World Athletics ratifies Amusan’s world record

Amusan

The 12.12secs record set by Tobi Amusan in the semifinal of women’s 100m hurdles at the 2022 World Championships in Oregon, United States, on July 24, has been ratified as a world record by the World Athletics (WA).

In a statement issued by the world athletics body, Amusan’s feat has now been officially recognized as a world record.

After clocking an African record of 12.40secs in the 100m hurdles heats, the world was put on notice that 25-year-old Amusan was capable of something special.

The next day, she ran 12.12 (0.9m/s) in the semi-finals to improve the world record of 12.20 that had been set by USA’s Kendra Harrison in London in 2016. Amusan was not done there, though, and she followed that remarkable performance with a wind-assisted 12.06 (2.5m/s) to win the final.

“The goal was to come out and to win this gold,” she said. “Honestly, I believe in my abilities, but I was not expecting a world record at these championships,” the Commonwealth Games champion said.

With this development, Amusan now holds the world record as the best female hurdler in the world.

Read Also: Amusan jumps to 5th in world athletics rankings

Also, Mondo Duplantis and Sydney McLaughlin’s records in men’s pole vault and women’s 400m hurdles were ratified alongside Amusan’s feat. Included officially in the record books, is the world U20 mark of 9.94secs set by Letsile Tebogo in the men’s 100m heats.

While Amusan might not have been banking on a world record, Duplantis’s development means that there is a certain level of expectation whenever he takes to the runway.
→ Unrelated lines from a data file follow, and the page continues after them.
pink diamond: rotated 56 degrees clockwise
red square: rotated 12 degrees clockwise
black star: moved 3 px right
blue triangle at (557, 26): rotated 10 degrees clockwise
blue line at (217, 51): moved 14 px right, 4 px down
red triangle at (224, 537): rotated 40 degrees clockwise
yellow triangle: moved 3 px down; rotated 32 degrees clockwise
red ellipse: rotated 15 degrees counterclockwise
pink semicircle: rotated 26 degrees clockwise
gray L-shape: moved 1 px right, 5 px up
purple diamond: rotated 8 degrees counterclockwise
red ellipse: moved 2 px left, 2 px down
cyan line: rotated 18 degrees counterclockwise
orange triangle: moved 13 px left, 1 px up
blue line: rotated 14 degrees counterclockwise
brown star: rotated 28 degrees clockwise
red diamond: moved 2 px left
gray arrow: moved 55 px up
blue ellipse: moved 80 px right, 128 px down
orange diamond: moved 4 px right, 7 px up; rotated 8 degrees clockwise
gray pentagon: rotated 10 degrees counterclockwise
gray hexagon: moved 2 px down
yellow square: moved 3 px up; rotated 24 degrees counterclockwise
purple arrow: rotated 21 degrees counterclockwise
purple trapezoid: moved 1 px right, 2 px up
He lived up to it again in Oregon.

McLaughlin’s was the first of the senior records to fall at this year’s World Athletics Championships, the 23-year-old American obliterated her own previous world record with a time of 50.68.

Since 2019 – in less than three years – the world record has been improved by almost two seconds. The mark of 52.34 had stood for 16 years before USA’s Dalilah Muhammad took it to 52.20 and then 52.16. On 27 June 2021, McLaughlin broke it for the first time.

Clearing 6.21m on his second attempt, the Swedish 22-year-old improved his own world record by a centimetre.